Titled in a left-handed salute to the 1952 film of the same name starring the conjoined Hilton twins, Chained for Life brings in a group of actors with physical differences to play patients in a pompous melodrama about a surgeon who performs operations to make disfigured people “normal.” The director is an abusive jerk with a German accent — there’s some speculation on the set that he isn’t even German — called only Herr Director, strongly played by Charlie Korsmo in his first movie in 20 years (his last was 1998’s Can’t Hardly Wait, as the drunk kid who sings “Paradise City”). The performances in general are incisive, with the insecure Weixler playing deftly off the witty Pearson, who carries himself in a way that makes the case for disabled actors playing disabled characters all by itself. He simply speaks, gestures, and stands in a fashion that almost no abled actor (Daniel Day-Lewis may be the exception; most everyone else who tries it will get a side-eye these days, rightly so) could duplicate without having lived that life year after year.

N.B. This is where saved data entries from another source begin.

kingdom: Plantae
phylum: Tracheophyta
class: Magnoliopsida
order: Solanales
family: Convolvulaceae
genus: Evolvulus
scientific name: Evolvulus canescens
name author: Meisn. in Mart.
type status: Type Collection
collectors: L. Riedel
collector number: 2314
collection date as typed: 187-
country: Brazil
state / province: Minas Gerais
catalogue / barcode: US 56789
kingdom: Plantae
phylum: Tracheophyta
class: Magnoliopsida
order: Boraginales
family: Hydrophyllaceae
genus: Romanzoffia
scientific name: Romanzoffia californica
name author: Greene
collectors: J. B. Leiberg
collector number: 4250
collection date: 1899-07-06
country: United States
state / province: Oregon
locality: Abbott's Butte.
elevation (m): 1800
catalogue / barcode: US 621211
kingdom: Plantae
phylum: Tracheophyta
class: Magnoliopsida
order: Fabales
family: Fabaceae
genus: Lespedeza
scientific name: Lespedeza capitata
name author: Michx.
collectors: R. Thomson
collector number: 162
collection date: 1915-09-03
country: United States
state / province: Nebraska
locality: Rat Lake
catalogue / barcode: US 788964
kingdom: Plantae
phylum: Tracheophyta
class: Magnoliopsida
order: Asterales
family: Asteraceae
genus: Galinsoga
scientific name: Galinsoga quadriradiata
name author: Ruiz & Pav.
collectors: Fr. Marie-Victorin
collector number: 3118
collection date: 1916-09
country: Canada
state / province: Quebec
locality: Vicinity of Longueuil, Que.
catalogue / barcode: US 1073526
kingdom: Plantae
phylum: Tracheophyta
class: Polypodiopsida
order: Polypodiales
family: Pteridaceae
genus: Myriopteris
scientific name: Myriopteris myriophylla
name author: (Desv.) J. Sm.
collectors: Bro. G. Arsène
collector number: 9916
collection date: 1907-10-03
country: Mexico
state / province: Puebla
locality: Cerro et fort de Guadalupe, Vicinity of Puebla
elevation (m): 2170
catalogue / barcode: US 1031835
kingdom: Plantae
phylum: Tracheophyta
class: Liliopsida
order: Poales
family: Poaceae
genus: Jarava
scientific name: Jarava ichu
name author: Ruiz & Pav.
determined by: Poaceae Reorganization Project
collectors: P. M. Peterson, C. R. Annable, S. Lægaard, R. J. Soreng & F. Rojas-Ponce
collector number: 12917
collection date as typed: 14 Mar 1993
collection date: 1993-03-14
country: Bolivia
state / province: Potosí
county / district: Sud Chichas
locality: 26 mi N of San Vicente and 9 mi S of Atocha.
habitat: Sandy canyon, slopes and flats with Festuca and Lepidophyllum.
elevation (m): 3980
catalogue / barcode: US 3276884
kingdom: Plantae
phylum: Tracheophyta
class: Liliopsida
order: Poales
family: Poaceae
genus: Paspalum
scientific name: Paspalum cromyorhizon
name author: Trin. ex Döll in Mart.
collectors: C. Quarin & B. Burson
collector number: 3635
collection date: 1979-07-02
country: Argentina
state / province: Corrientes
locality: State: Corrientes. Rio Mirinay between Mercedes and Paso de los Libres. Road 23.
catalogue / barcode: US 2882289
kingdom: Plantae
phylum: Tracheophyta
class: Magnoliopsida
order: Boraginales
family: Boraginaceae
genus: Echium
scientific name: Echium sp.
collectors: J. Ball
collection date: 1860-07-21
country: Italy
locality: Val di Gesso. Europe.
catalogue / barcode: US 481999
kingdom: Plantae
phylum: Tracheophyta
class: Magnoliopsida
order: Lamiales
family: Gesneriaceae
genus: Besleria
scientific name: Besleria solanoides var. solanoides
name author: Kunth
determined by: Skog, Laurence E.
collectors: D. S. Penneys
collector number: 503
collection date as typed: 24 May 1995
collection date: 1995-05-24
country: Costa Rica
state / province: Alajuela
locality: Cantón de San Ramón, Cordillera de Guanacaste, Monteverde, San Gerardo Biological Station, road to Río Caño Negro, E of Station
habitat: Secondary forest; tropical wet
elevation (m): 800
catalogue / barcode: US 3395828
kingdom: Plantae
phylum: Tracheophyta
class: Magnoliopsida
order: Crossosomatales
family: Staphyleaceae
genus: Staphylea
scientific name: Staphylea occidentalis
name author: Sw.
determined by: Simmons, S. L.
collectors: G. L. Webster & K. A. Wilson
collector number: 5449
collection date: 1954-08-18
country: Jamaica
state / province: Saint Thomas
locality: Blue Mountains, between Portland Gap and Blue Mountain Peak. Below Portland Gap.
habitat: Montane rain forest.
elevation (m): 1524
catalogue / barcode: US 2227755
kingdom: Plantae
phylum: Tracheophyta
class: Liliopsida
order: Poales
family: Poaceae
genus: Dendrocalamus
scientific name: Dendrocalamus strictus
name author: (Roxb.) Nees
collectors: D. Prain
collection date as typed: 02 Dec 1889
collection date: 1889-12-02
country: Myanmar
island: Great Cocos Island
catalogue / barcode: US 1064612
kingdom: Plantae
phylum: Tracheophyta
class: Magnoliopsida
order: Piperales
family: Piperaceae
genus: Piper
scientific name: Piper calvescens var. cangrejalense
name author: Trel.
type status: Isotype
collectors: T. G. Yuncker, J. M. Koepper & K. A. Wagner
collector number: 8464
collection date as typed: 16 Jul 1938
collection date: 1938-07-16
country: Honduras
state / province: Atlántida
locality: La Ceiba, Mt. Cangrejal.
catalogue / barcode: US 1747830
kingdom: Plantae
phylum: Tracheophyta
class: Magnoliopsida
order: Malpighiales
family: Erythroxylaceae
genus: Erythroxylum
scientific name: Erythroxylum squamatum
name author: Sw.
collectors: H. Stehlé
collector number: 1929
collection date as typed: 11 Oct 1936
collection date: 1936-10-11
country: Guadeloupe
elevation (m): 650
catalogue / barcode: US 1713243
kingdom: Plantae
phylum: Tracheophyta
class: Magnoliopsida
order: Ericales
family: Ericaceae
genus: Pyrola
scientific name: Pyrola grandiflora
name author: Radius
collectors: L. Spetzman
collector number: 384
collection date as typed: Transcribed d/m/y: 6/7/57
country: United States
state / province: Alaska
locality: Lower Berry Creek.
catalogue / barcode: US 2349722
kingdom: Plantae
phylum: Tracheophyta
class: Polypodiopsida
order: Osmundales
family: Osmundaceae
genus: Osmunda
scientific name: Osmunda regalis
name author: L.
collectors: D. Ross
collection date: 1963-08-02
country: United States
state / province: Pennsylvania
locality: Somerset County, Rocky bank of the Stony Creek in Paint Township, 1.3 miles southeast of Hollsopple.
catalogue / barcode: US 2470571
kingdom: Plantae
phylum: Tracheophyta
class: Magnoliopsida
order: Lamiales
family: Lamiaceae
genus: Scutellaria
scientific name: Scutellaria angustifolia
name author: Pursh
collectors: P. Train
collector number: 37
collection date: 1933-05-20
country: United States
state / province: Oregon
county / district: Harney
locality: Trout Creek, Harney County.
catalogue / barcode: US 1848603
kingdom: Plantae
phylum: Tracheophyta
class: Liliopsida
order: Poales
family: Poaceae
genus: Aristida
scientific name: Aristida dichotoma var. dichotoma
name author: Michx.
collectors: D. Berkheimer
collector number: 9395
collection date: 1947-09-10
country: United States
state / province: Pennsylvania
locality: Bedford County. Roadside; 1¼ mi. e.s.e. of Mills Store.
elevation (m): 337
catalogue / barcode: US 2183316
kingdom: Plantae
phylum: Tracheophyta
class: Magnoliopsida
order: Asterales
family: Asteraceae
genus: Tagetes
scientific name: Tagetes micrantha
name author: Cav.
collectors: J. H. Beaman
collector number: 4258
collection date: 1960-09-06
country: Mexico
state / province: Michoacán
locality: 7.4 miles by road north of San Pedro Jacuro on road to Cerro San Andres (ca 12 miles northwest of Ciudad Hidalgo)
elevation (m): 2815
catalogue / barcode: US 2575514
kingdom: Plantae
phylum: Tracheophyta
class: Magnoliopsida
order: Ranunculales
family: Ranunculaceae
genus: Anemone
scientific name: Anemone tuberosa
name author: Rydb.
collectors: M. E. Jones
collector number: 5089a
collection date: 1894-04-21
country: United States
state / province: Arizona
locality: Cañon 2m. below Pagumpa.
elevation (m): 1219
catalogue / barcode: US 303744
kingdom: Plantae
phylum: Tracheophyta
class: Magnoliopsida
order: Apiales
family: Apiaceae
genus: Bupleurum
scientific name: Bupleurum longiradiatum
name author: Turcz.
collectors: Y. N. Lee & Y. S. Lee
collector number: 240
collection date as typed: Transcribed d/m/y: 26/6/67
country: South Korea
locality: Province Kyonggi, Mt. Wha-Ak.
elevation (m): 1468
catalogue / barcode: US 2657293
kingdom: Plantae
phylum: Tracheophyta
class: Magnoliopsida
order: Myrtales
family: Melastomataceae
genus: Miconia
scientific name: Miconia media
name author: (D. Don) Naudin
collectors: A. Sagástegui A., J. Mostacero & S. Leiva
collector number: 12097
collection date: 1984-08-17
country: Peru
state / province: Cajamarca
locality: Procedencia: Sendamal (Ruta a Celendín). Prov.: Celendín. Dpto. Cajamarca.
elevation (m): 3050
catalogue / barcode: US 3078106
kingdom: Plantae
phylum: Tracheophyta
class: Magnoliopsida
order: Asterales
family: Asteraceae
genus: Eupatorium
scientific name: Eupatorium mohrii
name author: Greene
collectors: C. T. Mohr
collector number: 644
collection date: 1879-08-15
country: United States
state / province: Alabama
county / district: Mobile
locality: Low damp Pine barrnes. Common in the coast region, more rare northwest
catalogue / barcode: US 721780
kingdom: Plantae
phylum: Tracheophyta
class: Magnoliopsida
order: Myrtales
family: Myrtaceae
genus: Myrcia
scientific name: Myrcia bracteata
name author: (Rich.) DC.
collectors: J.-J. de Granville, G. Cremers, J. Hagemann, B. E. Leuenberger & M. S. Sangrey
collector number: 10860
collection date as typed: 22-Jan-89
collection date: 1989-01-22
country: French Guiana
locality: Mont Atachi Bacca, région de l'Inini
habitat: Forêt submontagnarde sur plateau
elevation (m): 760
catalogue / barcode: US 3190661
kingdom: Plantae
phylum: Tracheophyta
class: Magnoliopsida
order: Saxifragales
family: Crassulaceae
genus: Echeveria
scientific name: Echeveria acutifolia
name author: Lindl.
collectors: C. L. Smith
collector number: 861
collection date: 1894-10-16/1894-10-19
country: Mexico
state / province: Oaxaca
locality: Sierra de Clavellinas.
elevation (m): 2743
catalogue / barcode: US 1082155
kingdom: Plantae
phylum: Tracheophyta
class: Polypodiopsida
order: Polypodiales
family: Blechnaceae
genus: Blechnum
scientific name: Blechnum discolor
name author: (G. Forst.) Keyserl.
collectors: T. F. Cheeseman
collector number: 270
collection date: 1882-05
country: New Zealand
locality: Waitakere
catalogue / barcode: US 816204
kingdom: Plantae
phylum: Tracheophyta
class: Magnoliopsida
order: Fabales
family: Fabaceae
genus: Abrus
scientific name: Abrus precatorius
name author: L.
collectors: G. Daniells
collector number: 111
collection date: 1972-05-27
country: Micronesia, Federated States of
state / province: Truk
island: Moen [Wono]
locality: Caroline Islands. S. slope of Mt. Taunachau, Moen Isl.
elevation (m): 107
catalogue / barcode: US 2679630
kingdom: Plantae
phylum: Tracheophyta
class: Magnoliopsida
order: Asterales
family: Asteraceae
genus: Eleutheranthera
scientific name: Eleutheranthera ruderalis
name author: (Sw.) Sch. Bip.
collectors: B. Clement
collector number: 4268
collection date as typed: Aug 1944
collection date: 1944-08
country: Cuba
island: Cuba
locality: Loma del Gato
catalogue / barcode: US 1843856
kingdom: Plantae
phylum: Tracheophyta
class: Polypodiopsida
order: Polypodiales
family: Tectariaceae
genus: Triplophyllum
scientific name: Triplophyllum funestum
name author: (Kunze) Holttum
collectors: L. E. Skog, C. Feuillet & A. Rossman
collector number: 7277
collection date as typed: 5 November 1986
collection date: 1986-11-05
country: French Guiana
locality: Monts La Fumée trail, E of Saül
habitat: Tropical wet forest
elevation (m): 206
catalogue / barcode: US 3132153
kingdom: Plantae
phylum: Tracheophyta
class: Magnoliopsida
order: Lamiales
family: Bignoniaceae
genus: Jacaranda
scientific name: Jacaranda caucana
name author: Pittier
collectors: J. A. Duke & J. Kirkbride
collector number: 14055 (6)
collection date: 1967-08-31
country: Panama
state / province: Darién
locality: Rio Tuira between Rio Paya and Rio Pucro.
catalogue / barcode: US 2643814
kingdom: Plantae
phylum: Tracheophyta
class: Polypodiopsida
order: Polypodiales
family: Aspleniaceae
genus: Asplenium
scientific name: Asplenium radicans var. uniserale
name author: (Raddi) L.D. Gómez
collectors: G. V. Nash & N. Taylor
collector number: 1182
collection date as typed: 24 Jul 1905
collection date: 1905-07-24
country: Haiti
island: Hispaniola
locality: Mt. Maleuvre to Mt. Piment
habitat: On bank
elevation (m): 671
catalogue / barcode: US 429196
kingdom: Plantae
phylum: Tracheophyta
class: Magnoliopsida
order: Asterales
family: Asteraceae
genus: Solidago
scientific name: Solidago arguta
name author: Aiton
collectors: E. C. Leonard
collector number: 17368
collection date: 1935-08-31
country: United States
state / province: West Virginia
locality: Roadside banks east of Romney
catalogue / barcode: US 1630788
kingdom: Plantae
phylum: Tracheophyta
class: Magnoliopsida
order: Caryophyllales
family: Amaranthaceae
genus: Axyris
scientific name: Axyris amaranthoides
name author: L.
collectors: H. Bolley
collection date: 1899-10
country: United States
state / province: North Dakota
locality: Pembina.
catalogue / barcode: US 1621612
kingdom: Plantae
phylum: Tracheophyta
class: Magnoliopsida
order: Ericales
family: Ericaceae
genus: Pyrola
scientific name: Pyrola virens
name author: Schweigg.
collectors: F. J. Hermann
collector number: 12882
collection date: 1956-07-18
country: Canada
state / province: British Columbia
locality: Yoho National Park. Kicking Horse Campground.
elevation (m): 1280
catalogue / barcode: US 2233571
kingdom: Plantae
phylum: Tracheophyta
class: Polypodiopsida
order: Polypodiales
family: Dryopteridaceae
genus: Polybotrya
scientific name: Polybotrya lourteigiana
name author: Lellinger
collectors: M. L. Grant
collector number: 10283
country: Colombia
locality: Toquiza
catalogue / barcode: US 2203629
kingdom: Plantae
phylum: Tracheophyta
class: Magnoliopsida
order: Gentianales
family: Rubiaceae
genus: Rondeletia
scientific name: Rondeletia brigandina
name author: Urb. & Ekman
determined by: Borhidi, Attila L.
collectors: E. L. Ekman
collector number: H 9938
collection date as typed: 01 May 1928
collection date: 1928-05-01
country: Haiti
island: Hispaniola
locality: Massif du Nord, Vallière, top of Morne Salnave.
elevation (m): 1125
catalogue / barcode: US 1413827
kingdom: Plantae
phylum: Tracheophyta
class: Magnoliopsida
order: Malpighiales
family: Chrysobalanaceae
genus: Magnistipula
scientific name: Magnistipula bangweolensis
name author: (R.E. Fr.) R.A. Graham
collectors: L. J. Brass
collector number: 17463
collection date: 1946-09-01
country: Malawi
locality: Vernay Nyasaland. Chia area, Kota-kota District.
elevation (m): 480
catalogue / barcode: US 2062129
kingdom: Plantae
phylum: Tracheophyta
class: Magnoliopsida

It’s a fine movie, though sometimes it tests our patience with scenes in which we have to watch actors try and try again to nail a take. The film is as much about Schimberg’s chosen medium as about disfigurement and its discontents. I get the sense that Schimberg’s script consciously diverged from any clichés (he says he’s seen and mostly disliked every film he’s seen about deformity), including the one where Mabel and Rosenthal end up together. The final shot, over which the end credits appear, is one of shared, neutral-faced community — the disfigured, the tall and short, the conjoined, the folks of indeterminate gender, all sitting in the back of a moving bus. This feels right. Rosenthal doesn’t need to have his life validated by becoming part of the pretty-face world. He has his people, and they understand each other, and Mabel, however well-intentioned, can’t be on the ride with them.